──────── The records ────────

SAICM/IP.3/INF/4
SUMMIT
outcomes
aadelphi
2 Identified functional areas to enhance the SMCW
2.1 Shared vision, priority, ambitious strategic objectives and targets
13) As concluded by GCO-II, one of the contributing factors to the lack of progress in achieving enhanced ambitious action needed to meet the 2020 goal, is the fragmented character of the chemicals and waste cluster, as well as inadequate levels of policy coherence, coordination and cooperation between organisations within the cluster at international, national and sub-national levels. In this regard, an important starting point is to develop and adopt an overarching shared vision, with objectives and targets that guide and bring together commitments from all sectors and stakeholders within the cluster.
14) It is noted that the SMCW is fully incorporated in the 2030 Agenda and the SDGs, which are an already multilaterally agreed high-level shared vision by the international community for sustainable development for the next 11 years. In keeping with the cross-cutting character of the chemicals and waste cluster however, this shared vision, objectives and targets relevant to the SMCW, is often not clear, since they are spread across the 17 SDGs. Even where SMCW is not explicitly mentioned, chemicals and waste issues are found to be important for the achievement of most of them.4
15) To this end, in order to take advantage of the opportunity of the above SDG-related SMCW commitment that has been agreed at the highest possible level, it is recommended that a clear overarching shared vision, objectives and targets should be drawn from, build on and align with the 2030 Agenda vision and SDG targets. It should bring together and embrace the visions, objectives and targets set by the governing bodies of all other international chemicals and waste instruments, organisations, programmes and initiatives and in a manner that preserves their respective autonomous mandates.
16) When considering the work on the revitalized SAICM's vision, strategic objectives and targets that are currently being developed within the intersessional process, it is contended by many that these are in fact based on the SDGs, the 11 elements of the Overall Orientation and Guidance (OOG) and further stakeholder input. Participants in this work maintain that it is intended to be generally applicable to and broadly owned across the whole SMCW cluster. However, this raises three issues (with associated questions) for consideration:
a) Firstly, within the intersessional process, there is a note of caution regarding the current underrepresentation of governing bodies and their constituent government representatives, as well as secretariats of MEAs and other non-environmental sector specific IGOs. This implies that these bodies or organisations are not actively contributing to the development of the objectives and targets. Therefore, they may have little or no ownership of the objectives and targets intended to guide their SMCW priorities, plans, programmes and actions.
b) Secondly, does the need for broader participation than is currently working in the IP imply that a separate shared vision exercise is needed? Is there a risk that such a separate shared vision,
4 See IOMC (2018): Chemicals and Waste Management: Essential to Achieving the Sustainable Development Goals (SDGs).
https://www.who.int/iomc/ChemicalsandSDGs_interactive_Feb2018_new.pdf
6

────────

→ Required work
Which lines in the records above include the word "SAICM"? Copy them out.

→ Task answer
SAICM/IP.3/INF/4
16) When considering the work on the revitalized SAICM's vision, strategic objectives and targets that are currently being developed within the intersessional process, it is contended by many that these are in fact based on the SDGs, the 11 elements of the Overall Orientation and Guidance (OOG) and further stakeholder input. Participants in this work maintain that it is intended to be generally applicable to and broadly owned across the whole SMCW cluster. However, this raises three issues (with associated questions) for consideration:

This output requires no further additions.